In “Princes, Clerics and Censors,” Senior Middle East Program Coordinator Joel Campagna describes powerful behind-the-scenes efforts to curtail coverage of sensitive religious and political news in Saudi Arabia. The report, released May 9, is based on interviews with more than 80 reporters, writers, editors, and intellectuals in Riyadh, Jeddah, Dhahran, Dammam, and Qatif, and on meetings with officials from the interior and information ministries.
Marash talks about Al-Jazeera International
As part of our continuing series of lunchtime discussions, CPJ founding board member David Marash spoke about his new employer, Al Jazeera International, before a full house on May 15. The new 24-hour cable news station is scheduled to launch this fall, Marash said, and will provide news coverage with a regional perspective from four locations: Doha, London, Washington, and Kuala Lampur.
CPJ staff appearances
· Cooper appeared at a symposium at the United Nations on May 3, World Press Freedom Day. She also spoke about press freedom at the University of Massachusetts Journalism School, and the SUNY New Paltz campus.

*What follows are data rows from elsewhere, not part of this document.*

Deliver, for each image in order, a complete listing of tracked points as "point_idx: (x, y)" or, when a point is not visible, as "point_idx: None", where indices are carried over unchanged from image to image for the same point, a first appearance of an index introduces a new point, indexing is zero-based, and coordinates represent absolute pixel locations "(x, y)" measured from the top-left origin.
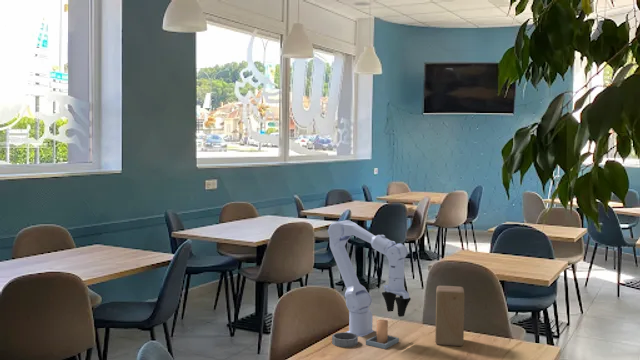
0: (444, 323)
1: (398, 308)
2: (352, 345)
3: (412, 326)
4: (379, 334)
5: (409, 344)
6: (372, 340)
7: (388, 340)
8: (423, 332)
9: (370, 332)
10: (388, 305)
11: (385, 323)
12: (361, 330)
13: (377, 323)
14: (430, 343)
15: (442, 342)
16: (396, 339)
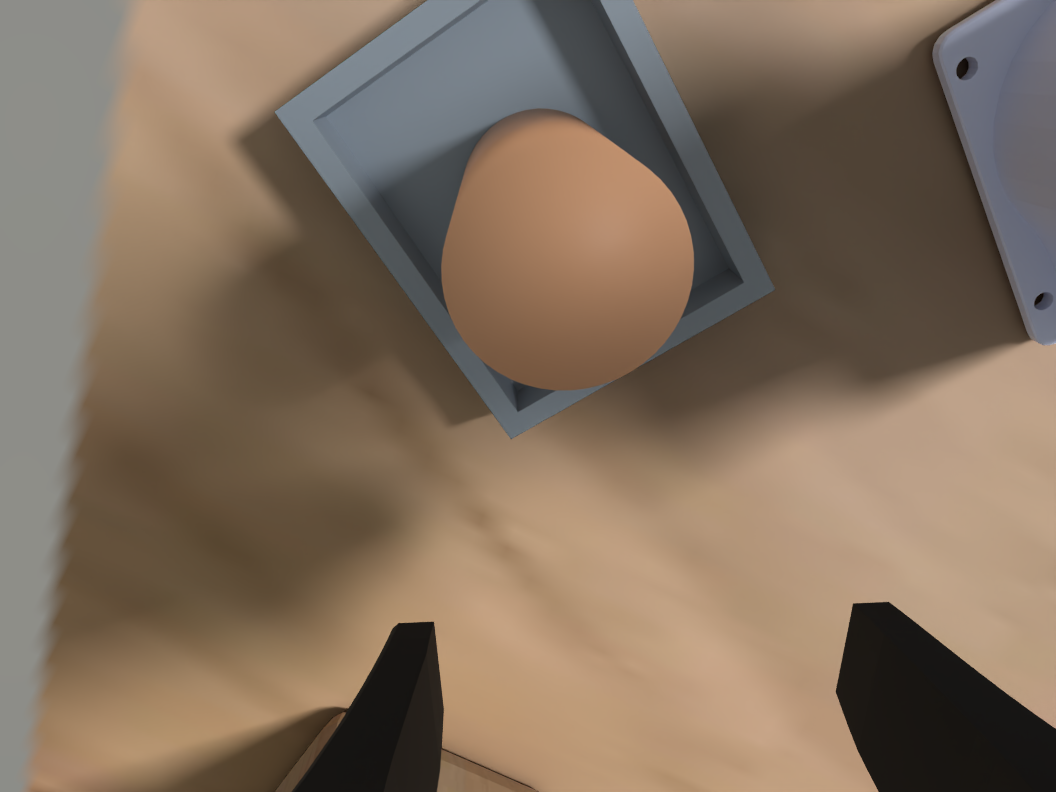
0: None
1: (330, 767)
2: None
3: None
4: (498, 137)
5: (435, 494)
6: (632, 72)
7: None
8: (729, 764)
9: (1013, 261)
10: (931, 716)
11: (442, 284)
12: (1051, 79)
13: (559, 137)
14: None
15: (300, 760)
16: (474, 387)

· Our Washington representative, Frank Smyth, briefed State Department staffers on press freedom conditions on May 3. He also took part in a discussion of press issues on May 2 with Under Secretary of State Paula Dobriansky and Assistant Secretary Barry Lowenkron. And Smyth spoke to the new Congressional Caucus for Freedom of the Press, founded by Rep. Adam Schiff, Democrat from California, and Rep. Mike Pence, Republican from Indiana, on May 3.
We’re pleased to announce that Nina Ognianova, senior Europe and Central Asia research associate, has been promoted to coordinator of the Europe and Central Asia program. She has been with CPJ for three years, is a native Bulgarian speaker, is fluent in Russian, and holds a master’s degree from the Missouri School of Journalism.
Alexis Arieff, senior Africa research associate, will leave CPJ at the end of July to pursue a master’s degree in international relations at Yale University. Arieff devoted three years to CPJ, two in the Africa program where she was known for her thorough research and dogged advocacy.